**TASK GOAL**
Each record below is to be copied exactly; the pictures are to be omitted.

**GIVEN DATA**
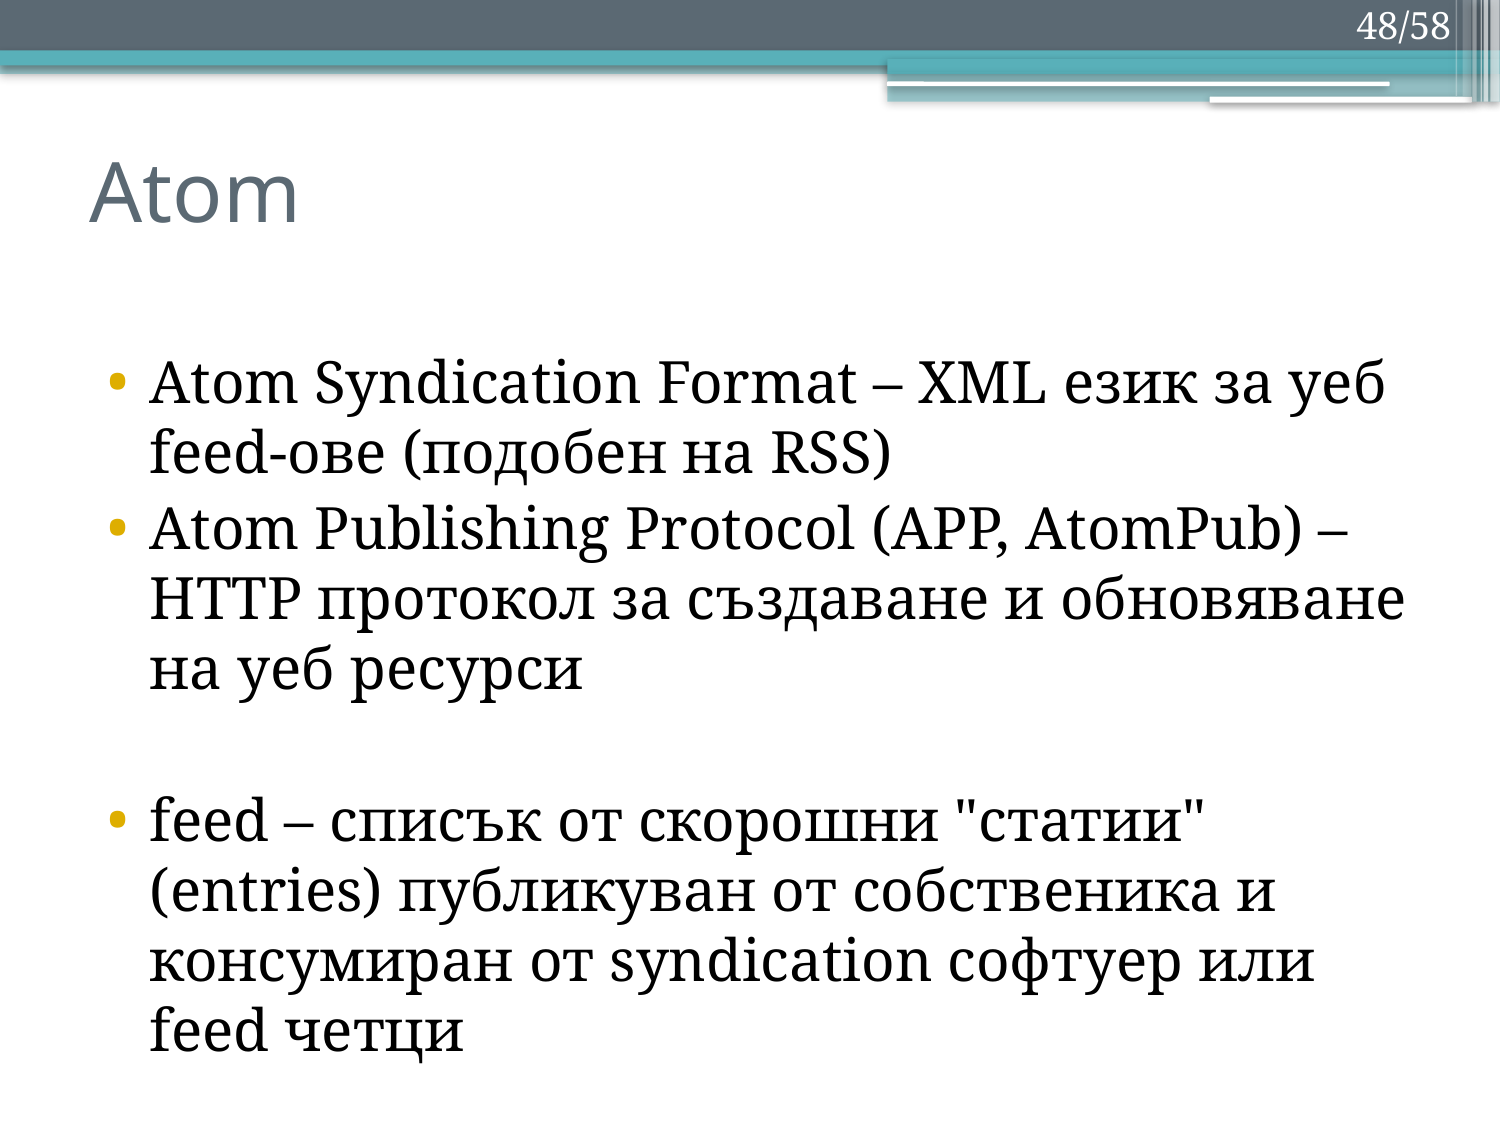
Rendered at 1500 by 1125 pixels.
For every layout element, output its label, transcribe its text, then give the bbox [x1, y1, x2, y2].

slide_number 48/58 [1305, 0, 1466, 61]
list Atom Syndication Format – XML език за уеб feed-ове (подобен на RSS) Atom Publishing Protocol (APP, AtomPub) – HTTP протокол за създаване и обновяване на уеб ресурси feed – списък от скорошни "статии" (entries) публикуван от собственика и консумиран от syndication софтуер или feed четци [75, 338, 1425, 1083]
title Atom [75, 101, 1425, 277]
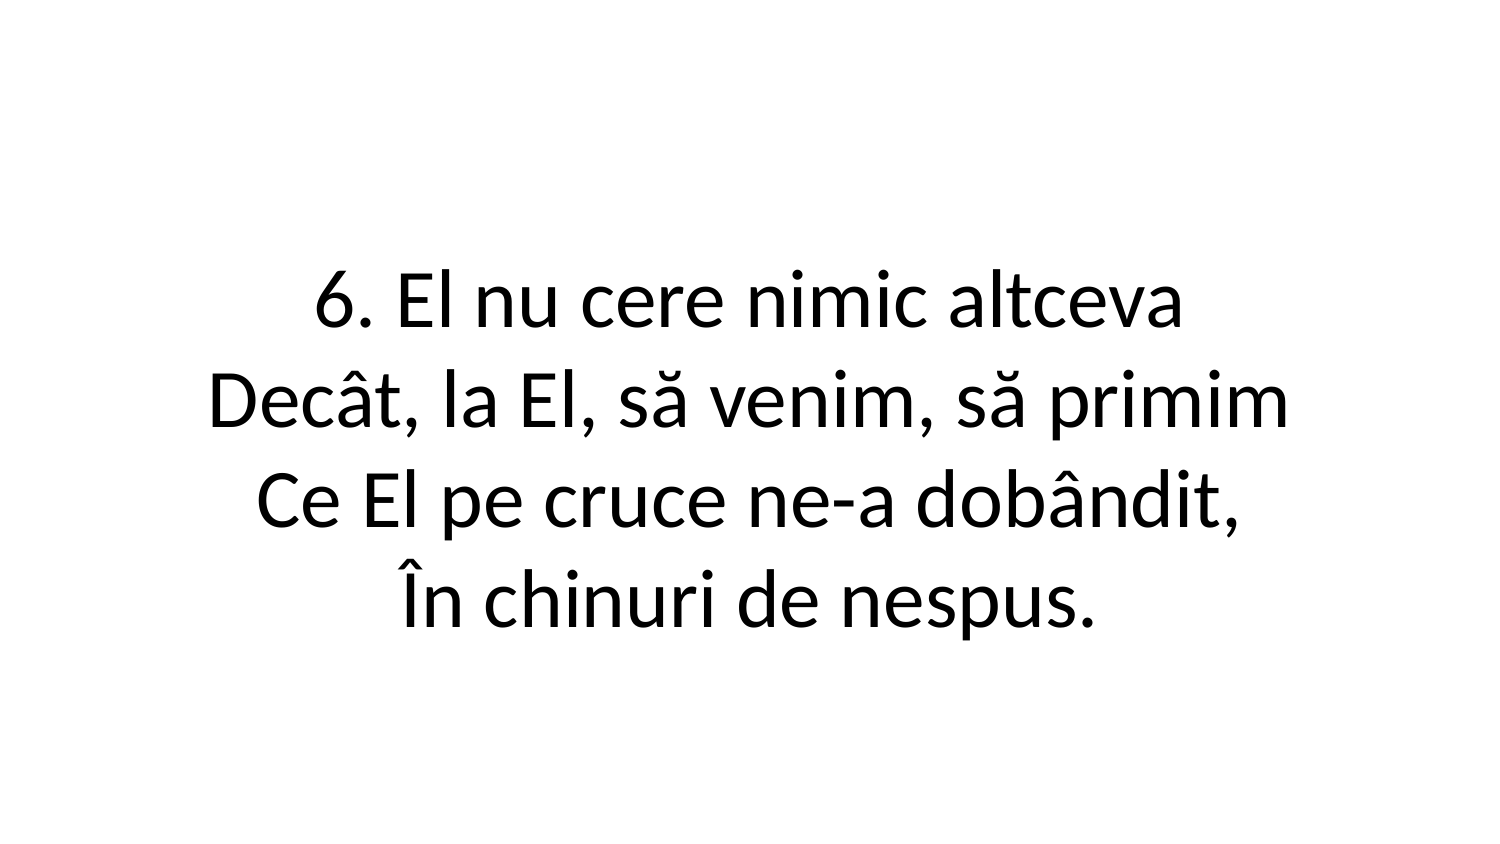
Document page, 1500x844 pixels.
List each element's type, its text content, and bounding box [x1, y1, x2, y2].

text_box 6. El nu cere nimic altceva Decât, la El, să venim, să primim Ce El pe cruce ne-a dobândit, În chinuri de nespus. [193, 192, 1307, 652]
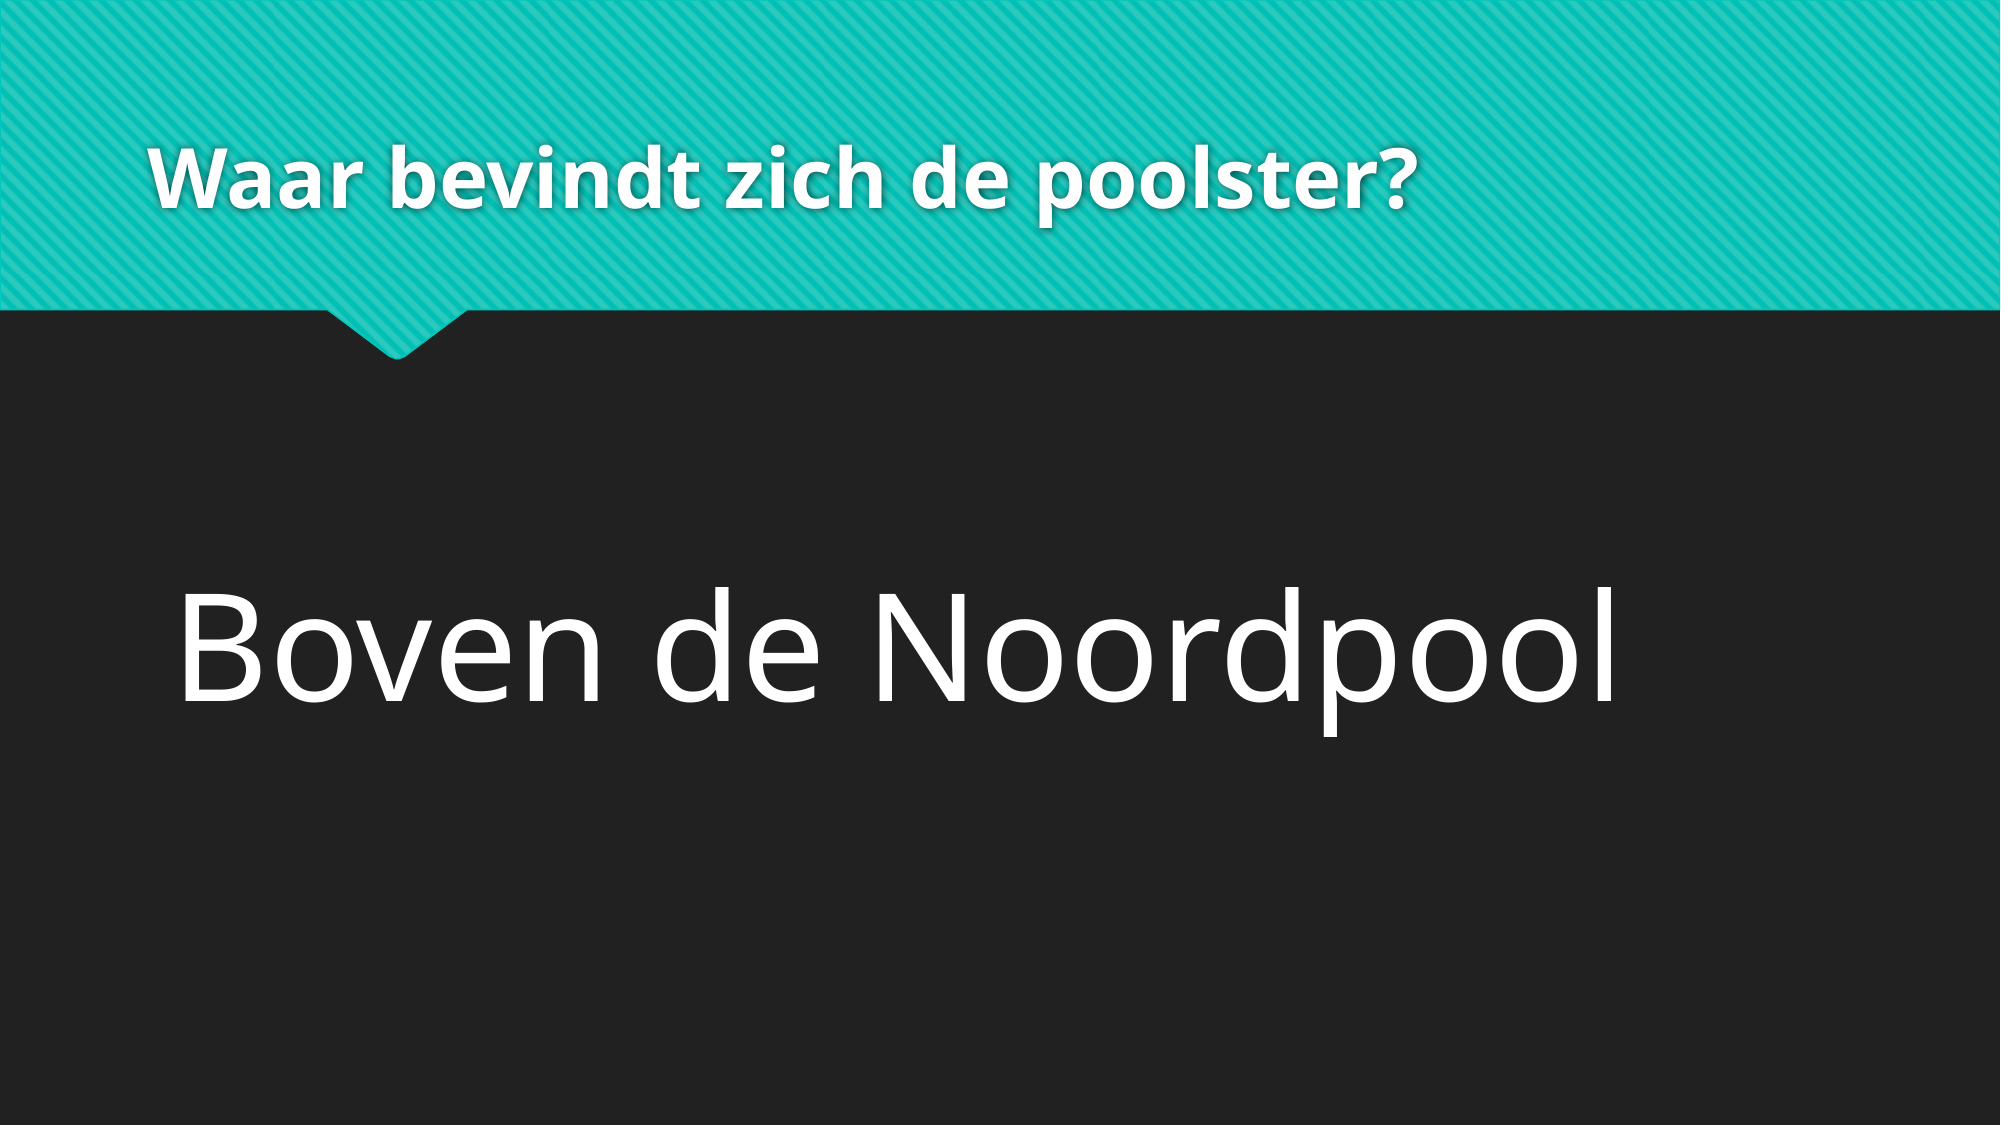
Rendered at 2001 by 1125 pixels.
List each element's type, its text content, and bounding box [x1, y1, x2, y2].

text_box Boven de Noordpool [156, 544, 1824, 739]
title Waar bevindt zich de poolster? [132, 73, 1868, 233]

**RESPONSE BELOW**
Rendered at 1500 by 1125 pixels.
For every layout element, output its label, transcribe its text, then give the bbox [x1, y1, x2, y2].

slide_number 48/58 [1305, 0, 1466, 61]
list Atom Syndication Format – XML език за уеб feed-ове (подобен на RSS) Atom Publishing Protocol (APP, AtomPub) – HTTP протокол за създаване и обновяване на уеб ресурси feed – списък от скорошни "статии" (entries) публикуван от собственика и консумиран от syndication софтуер или feed четци [75, 338, 1425, 1083]
title Atom [75, 101, 1425, 277]
Document page, 1500x844 pixels.
List each element's type, its text content, and bounding box [x1, y1, x2, y2].

text_box 6. El nu cere nimic altceva Decât, la El, să venim, să primim Ce El pe cruce ne-a dobândit, În chinuri de nespus. [193, 192, 1307, 652]
Rendered at 2001 by 1125 pixels.
List each element's type, its text content, and bounding box [x1, y1, x2, y2].

text_box Boven de Noordpool [156, 544, 1824, 739]
title Waar bevindt zich de poolster? [132, 73, 1868, 233]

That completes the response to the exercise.